The major tension in this book is the difference between knowing and not knowing. Dana and her mother, Gwendolyn, are well aware of Chaurisse and her mother, Laverne. Dana’s mom argues that having the knowledge gives them an advantage over James’s other family. However, it’s a dangerous kind of knowing. Dana knows from a very young age that she is second best to her father: her needs, wants, and life always come after Chaurisse’s. Because James can’t risk getting caught, Dana often lives in a holding pattern, waiting to see what activities or schools or events Chaurisse participates in before being allowed to commit to anything herself. She also has a distinct awareness that James loves Chaurisse more. Dana is the other, less important daughter, which leads to her accepting unacceptable behavior and spying on James’s other family to see what she’s missing out on.

Chaurisse, on the other hand, gets her father full time (except on Wednesdays when he “works late”).  So, in that way, her journey is a typical young adult journey.
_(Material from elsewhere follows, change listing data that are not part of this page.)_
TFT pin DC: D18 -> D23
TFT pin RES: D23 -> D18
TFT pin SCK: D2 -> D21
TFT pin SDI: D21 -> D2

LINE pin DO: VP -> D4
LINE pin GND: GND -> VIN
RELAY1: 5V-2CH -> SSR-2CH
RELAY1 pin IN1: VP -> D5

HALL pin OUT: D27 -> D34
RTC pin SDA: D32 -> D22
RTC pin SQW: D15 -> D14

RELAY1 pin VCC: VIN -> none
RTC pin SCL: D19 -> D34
She’s not very popular, and she’s not always happy. She wants a best friend and a boyfriend. She has a good relationship with her parents. They’re comfortably middle class. Chaurisse also doesn’t live with the heavy secret Dana does. Oh, she has secrets. Her father doesn’t know she’s sexually active, for example. But, mostly, she’s on a path to learn that her parents are fallible, that they make mistakes, that she won’t always understand their choices.
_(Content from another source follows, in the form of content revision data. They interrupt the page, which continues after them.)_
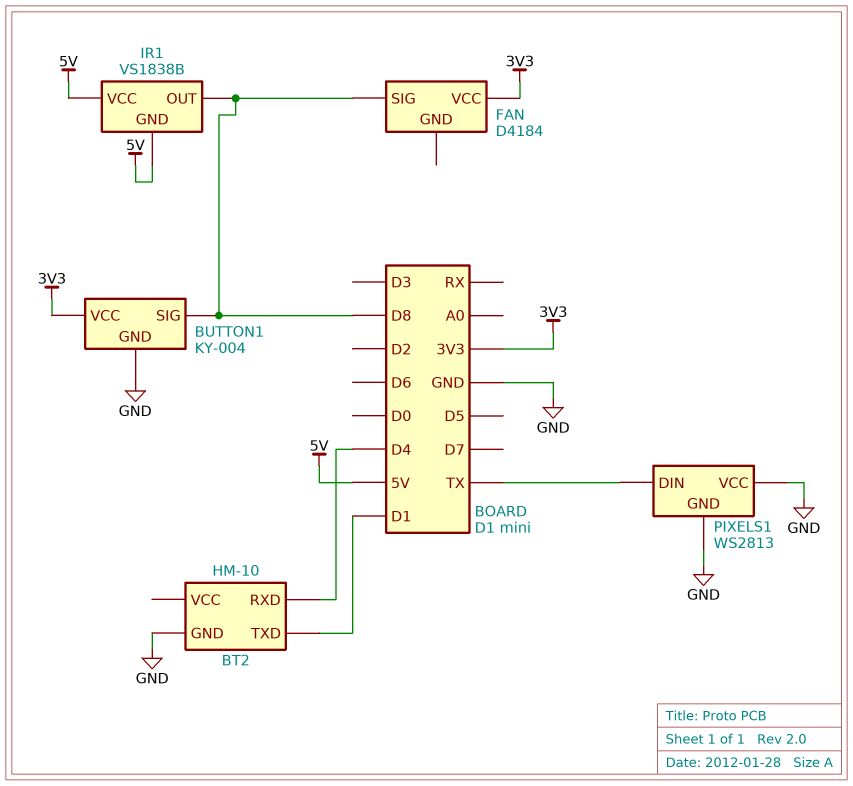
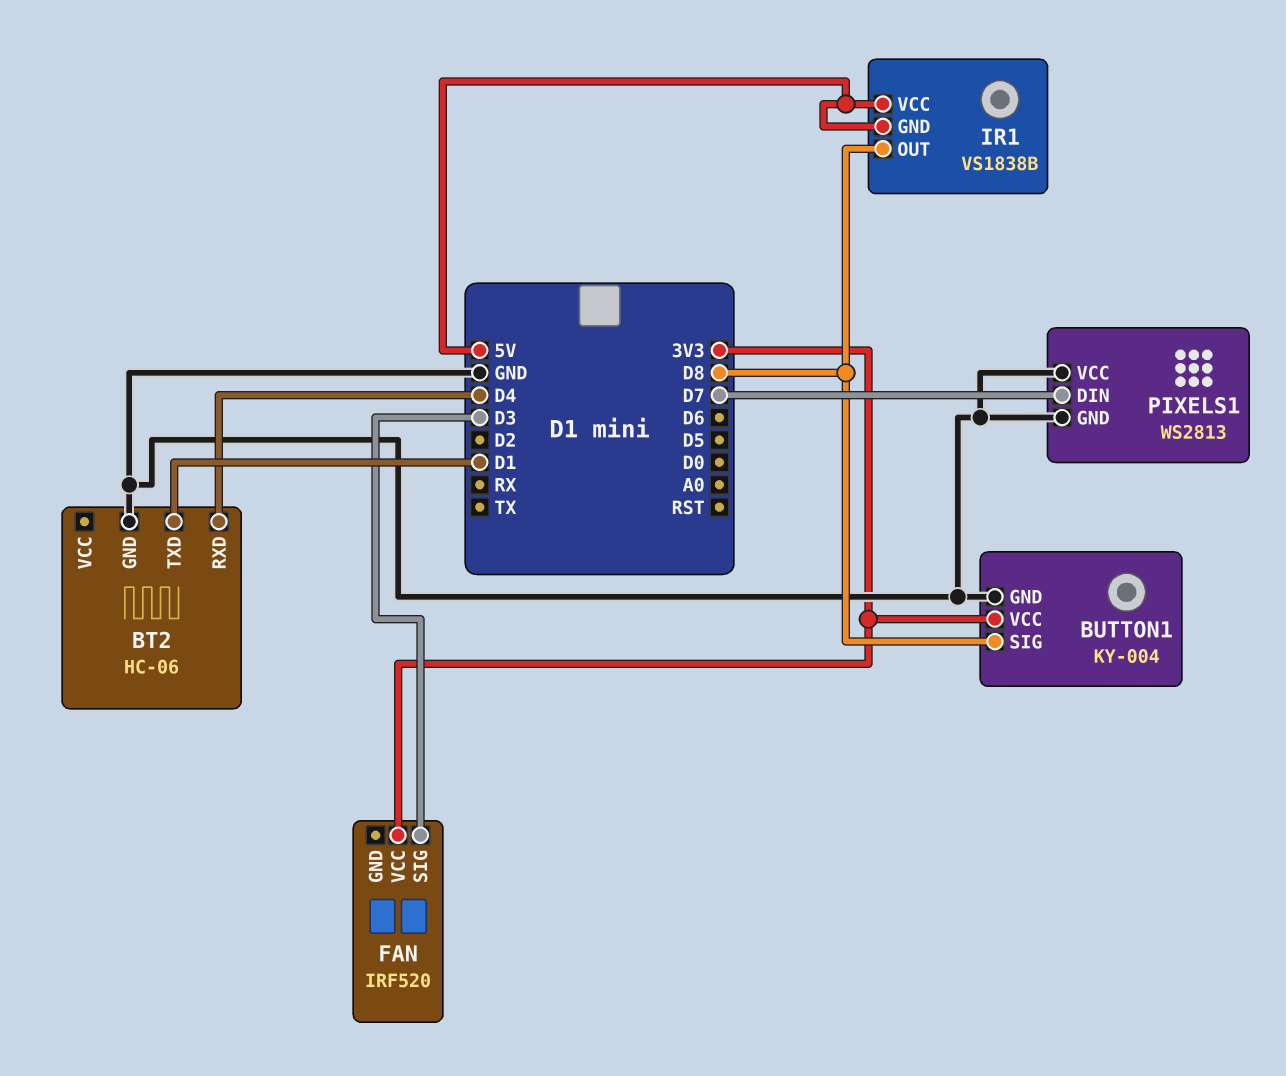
BT2: HM-10 -> HC-06
FAN: D4184 -> IRF520
FAN pin SIG: D8 -> D3
PIXELS1 pin DIN: TX -> D7

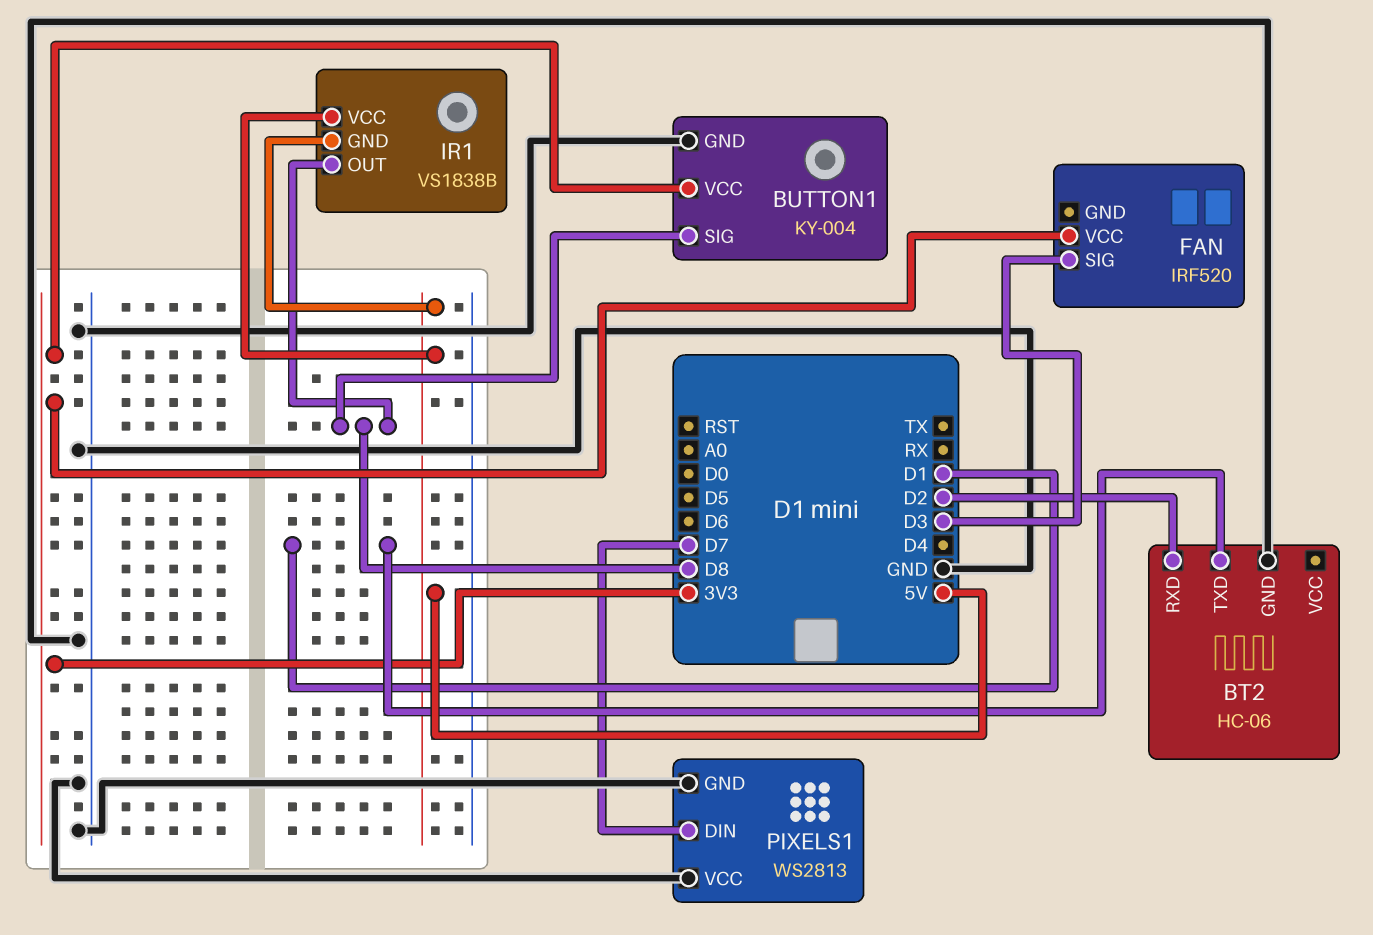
BT2 pin RXD: D4 -> D2

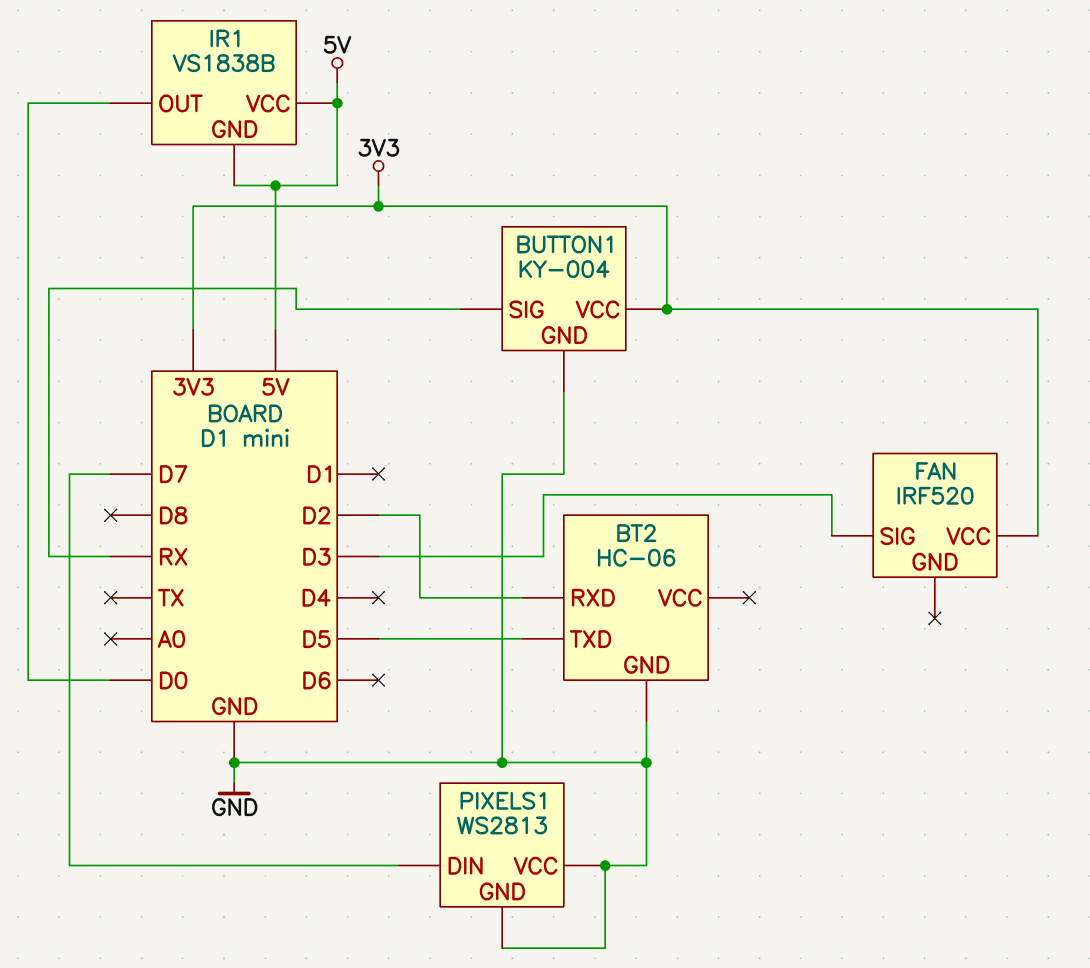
BT2 pin TXD: D1 -> D5
BUTTON1 pin SIG: D8 -> RX
IR1 pin OUT: D8 -> D0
What surprised me most about this novel is how sympathetic Jones makes the characters. All of the characters. I even felt a sliver of sympathy for James at one point. (A tiny, tiny sliver, but it was there.) It would have been very easy for Jones to make James, Dana’s mother, and the girls’ uncle all villains, but not once do I feel hatred towards any of them. I’m frustrated by James, I’m sad for (and, yes, at times, pity) Gwen, my heart aches for Raleigh. But I understand why they make the choices they do. I get that they’re all doing their best. I mean, sure, James creates the mess by stepping outside of his marriage in the first place, but I can see where he thinks that marrying his daughter’s mother is the right thing so the child won’t be a bastard and the mom can have some sense of respectability. I can see why Dana’s mom insists on being married, even if it means having a part-time husband. And I definitely understand Raleigh’s sense of loyalty, his willingness to go along with the lie, and his heartache. Oh, Raleigh. My hurt so much for him.
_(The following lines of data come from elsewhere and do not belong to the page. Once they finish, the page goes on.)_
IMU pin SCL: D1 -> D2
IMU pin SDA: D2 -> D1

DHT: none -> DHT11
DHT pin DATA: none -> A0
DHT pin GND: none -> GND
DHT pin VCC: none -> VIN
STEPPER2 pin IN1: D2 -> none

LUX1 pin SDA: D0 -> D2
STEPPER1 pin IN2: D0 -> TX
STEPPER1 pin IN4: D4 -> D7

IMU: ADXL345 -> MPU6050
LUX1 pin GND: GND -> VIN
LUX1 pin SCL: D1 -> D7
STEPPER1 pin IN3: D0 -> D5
So what I’m saying is A+ characters all around.

Jones takes an interesting approach by splitting the narrative between the two girls. The first half of the story is told from Dana’s point of view and the second from Chaurisse’s. On one hand, I was so involved with Dana’s story that I wanted it to continue. On the other, I knew I wanted to hear Chaurisse’s side. Then, of course, there’s the way the second half of the novel is tinged with the best kind of dramatic irony. The audience knows so much more than Chaurisse which gives her narrative so many heartbreaking layers because she doesn’t know what the audience can see so clearly. So a risky choice, but it definitely pays off.

This book had been on my radar for a while, but I hadn’t picked it up because I wasn’t quite sure what to expect. I’m glad my friend Jasmine told me to read it, and I’m glad Vasilly chose it for her African-American Read-In.

Silver Sparrow is an engaging and solid read with excellent characters and an atypical but intriguing premise.